The separation between contemporary civilization and tragedy is odd, considering the level of moral development at which our species seems stuck. We certainly haven't come anywhere close to achieving a level of civilization in which suffering has been eradicated, or can usually be avoided. We treat people terribly. We enslave them. We indenture them. We imprison them. We torture and kill them. Most of that we do in other countries.

And life ends, for all of us. That's tragic. That's universal. What the hell is wrong with us? Why do we put people in such untenable situations, and why are we such hard-asses toward people with problems?

 Remember in Ordinary People, how one really wealthy family's personal tragedy tore it apart, mostly because Mary Tyler Moore was frigid, I think? Somebody had to be the fall guy for that tragedy. Of course it was the emotionally weak, unstable woman, who was also somehow emotionally stifled. The surviving son's distress was completely understandable, as Judd Hirsch told him during their therapy sessions. The unrealistically skinny father was just bewildered – what am I supposed to do with all the unshackled emotions of my wife and my son flying back and forth around me?

Now imagine if Dennis Hopper inhaling some mind-altering gas had entered the picture. Imagine the movie it would have become. Imagine the filth beneath the otherwise civilized surface. Imagine spotting a severed ear on a nicely manicured lawn.

We like gossip. But we don't like to think of ourselves as worthy of really juicy gossip, do we? Our lives are qualitatively different from those of a family so poor their underage children have to migrate to do menial labor in order that they might eat. Any suggestion we might be connected to such a circumstance is grounds for a crazy scenery-chewing tantrum in which we act out our perturbations on our significant other. How can I be that? How can that touch me? How can my life, which I've gone to such pains to make impervious to the vicissitudes of poverty, have sprung such an unpardonable, embarrassing leak? And who can I blame besides myself?

What our current political situation reminds us is that the entire world is vulnerable. And we hate vulnerability. We hate it and mock it and delight in it as entertainment when we see it in others. And we hate ourselves when it's exposed in us. It's why we hate the sick and the old and the poor and the suffering.

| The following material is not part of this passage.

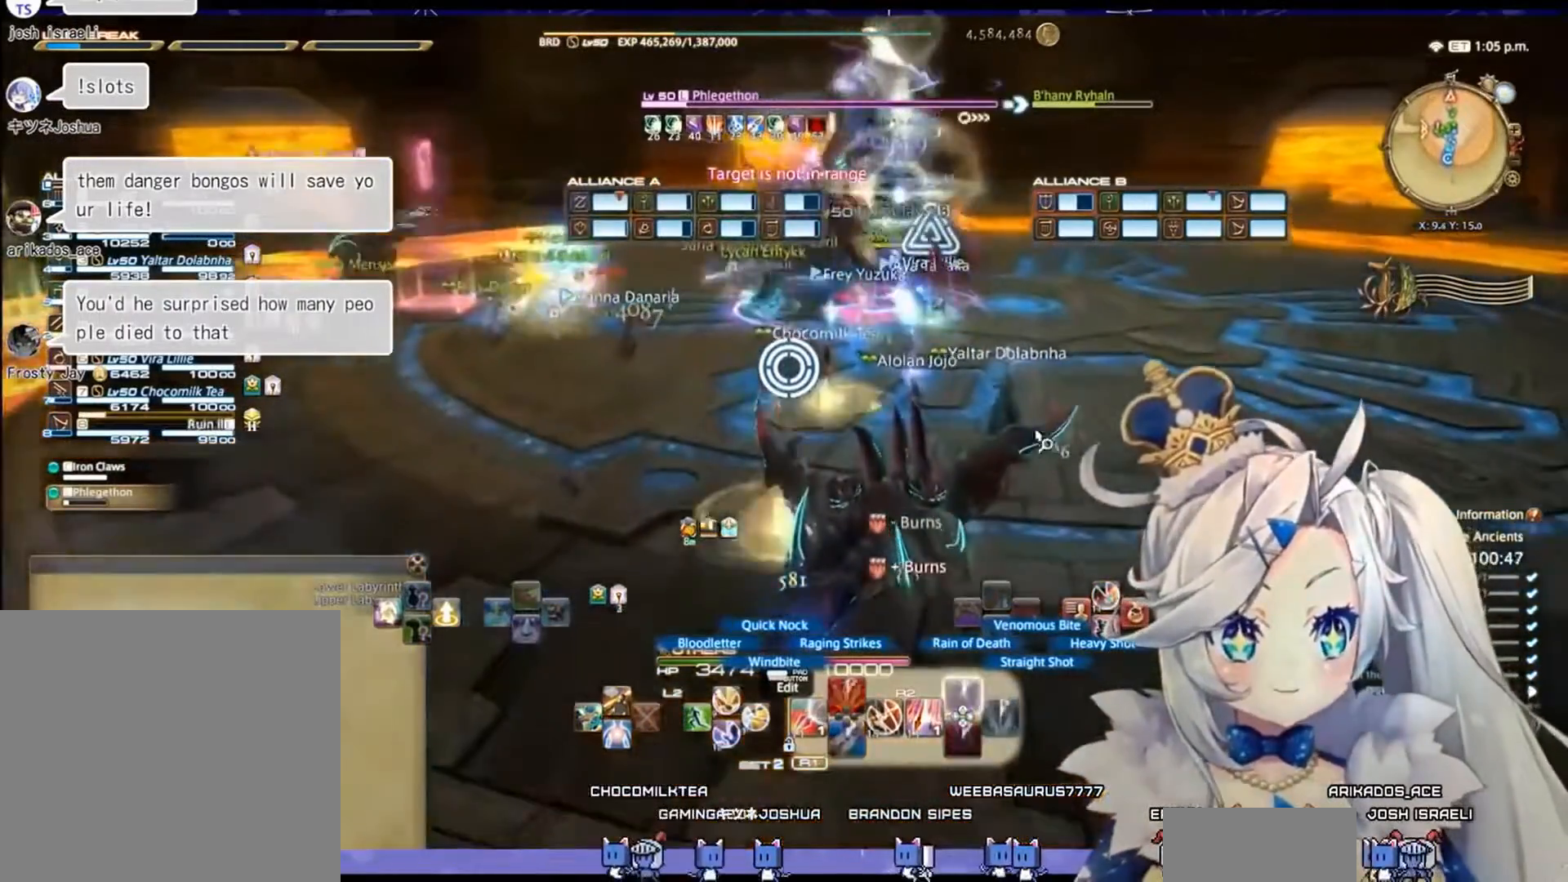
{"buttons": ["R2"], "left_stick": "center", "right_stick": "up-right", "events": [[267, "left_stick", "center"], [333, "right_stick", "up-right"]]}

They remind us of what we have to fear.

Hating oneself for what will inevitably befall us all is sick. We are a society of sick people, lashing out like Dev Patel at revelations we hardly realize are about ourselves. We barely have the tools for such recognition. I'm sure if the tools were introduced to us we would hate them as well.

An instinctive understanding that tragedy is a typical part of everyone's life seems outside the capabilities of even many people prepared to sympathize with the suffering of others. Those who are not so prepared are even worse off. And it seems like unsympathetic people are ascendant at the moment. So a sick society is growing sicker, led by the sick. This is the fruit of our self-deception, and if even the best of us seem barely capable of awakening to the universality of despair, what hope is there for those of us less- exceptional people to guide our collective efforts toward a better course than the one we currently travel? Are we destined to fail? Haven't we failed over and over, throughout history? We know the future can be different. The future is an opportunity for difference. It hasn't happened yet, so anything is possible. But we can only get to the future through the present. Can we really get somewhere better from here?

This has been the Moment of Truth. Good day!